Par-là ils recevaient rarement la guerre, mais la faisaient toujours dans le temps, de la manière et avec ceux qu'il leur convenait; et, de tant de peuples qu'ils attaquèrent, il y en a bien peu qui n'eussent souffert toutes sortes d'injures, si l'on avait voulu les laisser en paix.

Leur coutume étant de parler toujours en maîtres, les ambassadeurs qu'ils envoyaient chez les peuples qui n'avaient point encore senti leur puissance, étaient sûrement maltraités; ce qui était un prétexte sûr pour faire une nouvelle guerre (1).

Comme ils ne faisaient jamais la paix de bonne foi, et que, dans le dessein d'envahir tout, leurs traités n'étaient proprement que des suspensions de guerre, ils y mettaient des conditions qui commençaient toujours la ruine de l'état qui les acceptait. Ils faisaient sortir les garnisons des places fortes, ou bornaient le nombre des troupes de terre, ou se faisaient livrer les chevaux ou les éléphans; et si ce peuple était puissant sur la mer, ils l'obligeaient de brûler ses vaisseaux, et quelquefois d'aller habiter plus avant dans les terres.

Après avoir détruit les armées d'un prince, ils ruinaient ses finances par des taxes excessives ou un tribut, sous prétexte de lui faire payer les frais de la guerre : nouveau genre de tyrannie qui le forçait d'opprimer ses sujets et de perdre leur amour. Lorsqu'ils accordaient la paix à quelque prince, ils prenaient quelqu'un de ses frères ou de ses enfans en ôtage; ce qui leur donnait le moyen de troubler son royaume à leur fantaisie. Quand ils avaient le plus proche héritier, ils intimidaient le possesseur; s'ils n'avaient qu'un prince d'un degré éloigné, ils s'en servaient pour animer les révoltes des peuples.

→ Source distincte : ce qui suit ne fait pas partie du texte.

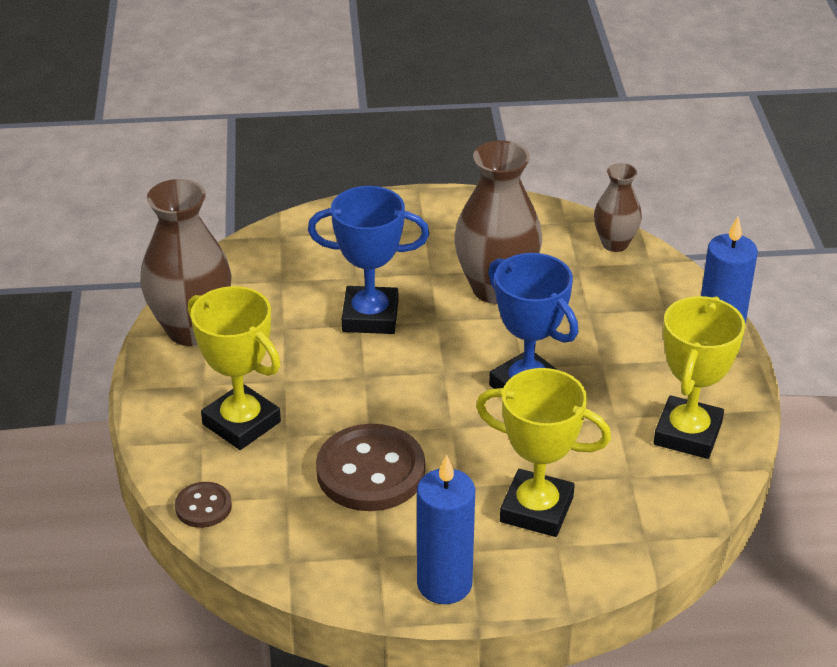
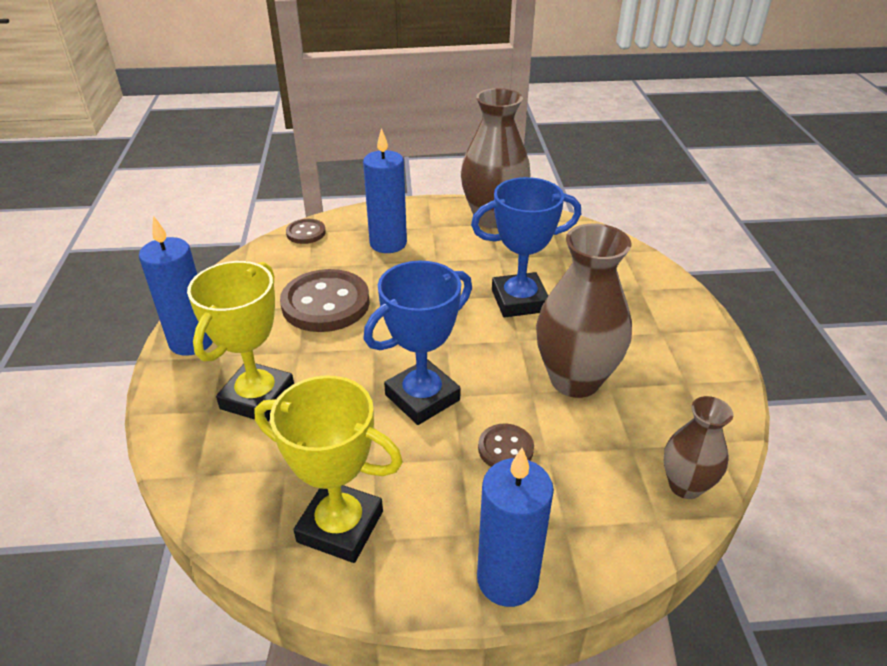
camera: 90 degrees right, 0 degrees up
(241, 423) = (388, 243): yellow trophy -> blue candle
(370, 316) = (519, 301): blue trophy -> blue trophy turned 75 degrees clockwise
(587, 336) = (505, 449): none -> brown button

Quand quelque prince ou quelque peuple s'était soustrait de l'obéissance de son souverain, ils lui accordaient d'abord le titre d'allié du peuple romain (2); et par-là ils le rendaient sacré et inviolable: de manière qu'il n'y avait point de roi, quelque grand qu'il fût, qui pût un moment être sûr de ses sujets, ni même de sa famille.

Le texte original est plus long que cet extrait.